PZ Cussons lowers dividend and profit forecast due to currency problems

  • PZ Cussons now expects an adjusted operating profit of £55-60 million this year
  • The company’s shares were the biggest fallers on the FTSE 250 on Wednesday morning

Shares of PZ Cussons fell on Wednesday morning after the group cut its profit forecast and dividend, as the group continues to suffer from the devaluation of the Nigerian naira.

Imperial Leather’s owner now expects adjusted operating profit of £55m to £60m in the current financial year, compared to consensus expectations of £61.5m to £68.2m.

PZ Cussons shares fell 16.4 per cent, or 21 cents, to 107 cents by 10am, making them by some distance the biggest faller on the FTSE 250 Index.

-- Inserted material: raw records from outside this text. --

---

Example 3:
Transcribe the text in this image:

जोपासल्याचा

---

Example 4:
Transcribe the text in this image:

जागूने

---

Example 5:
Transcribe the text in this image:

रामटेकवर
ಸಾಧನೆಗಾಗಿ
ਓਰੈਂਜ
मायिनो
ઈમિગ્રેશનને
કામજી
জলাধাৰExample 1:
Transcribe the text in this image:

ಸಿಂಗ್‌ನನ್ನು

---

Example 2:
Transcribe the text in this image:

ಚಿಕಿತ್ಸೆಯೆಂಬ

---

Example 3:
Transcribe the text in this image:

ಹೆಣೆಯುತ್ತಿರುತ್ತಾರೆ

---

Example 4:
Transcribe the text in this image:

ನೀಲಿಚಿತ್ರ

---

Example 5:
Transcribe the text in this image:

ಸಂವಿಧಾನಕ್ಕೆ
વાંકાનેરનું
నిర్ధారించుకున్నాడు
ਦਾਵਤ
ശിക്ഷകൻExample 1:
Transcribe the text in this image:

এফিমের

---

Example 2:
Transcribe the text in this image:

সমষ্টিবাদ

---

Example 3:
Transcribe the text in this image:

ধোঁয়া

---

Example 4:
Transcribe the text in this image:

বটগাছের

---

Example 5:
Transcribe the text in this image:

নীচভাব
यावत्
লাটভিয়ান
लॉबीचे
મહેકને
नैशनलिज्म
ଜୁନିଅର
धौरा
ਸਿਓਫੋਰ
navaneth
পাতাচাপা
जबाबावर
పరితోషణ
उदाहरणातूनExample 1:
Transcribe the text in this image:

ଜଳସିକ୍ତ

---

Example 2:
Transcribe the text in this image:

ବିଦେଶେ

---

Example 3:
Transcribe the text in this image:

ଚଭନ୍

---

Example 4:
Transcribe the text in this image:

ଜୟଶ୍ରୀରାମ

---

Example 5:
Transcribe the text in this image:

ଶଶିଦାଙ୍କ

Downgraded forecast: Imperial Leather owner PZ Cussons now expects adjusted operating profit of £55 million to £60 million in the current financial year

CEO Jonathan Myers said the weakening naira, which has been devalued by 70 percent in the past year, is the “most significant challenge we have faced to date.”

Last week, Nigeria devalued its currency for the second time in eight months as part of plans to overhaul its exchange rate system and attract more foreign investment into the country.

PZ Cussons does not expect a “significant recovery” in the value of the naira and has therefore decided to reduce the interim dividend payout by 44 percent to 1.5 per share.

Myers said: ‘While we continue to make good progress in managing this volatility, the further devaluation in recent weeks will inevitably impact our FY24 results.

‘As a board, we have taken the sensible step to reduce the interim dividend in light of the devaluation.’

In the six months ended December 2, the depreciation of the naira contributed to exchange losses of £88.2 million and a £150.6 million decline in net assets for PZ Cussons.

As a result, the Manchester-based company fell to a statutory operating loss of £89.7 million, after posting a profit of £39.2 million the previous year.

Sales also fell 17.8 percent to £277.1 million, although they rose for the ninth quarter in a row on a like-for-like basis, partly due to price increases.

Sales were further hit by lower demand for Cussons Baby products in Indonesia, as well as a weaker Indonesian rupiah and a weaker Australian dollar.

Across Europe and the Americas, sales fell marginally to £97.2m due to reduced purchases from beauty brands Sanctuary Spa and St Tropez, which offset growth in the personal care business in Childs Farm and the UK.

Founded 140 years ago in Sierra Leone, PZ Cussons’ other brands include Carex and Original Source handwash, baby food maker Rafferty’s Garden and Morning Fresh dishwashing liquid.

Analysts at Numis said: ‘We continue to believe in the potential of PZ Cussons’ management to deliver a material transformation in the quality of earnings for the group, but recognize that recent events in Nigeria will hamper progress towards this delayed the target.’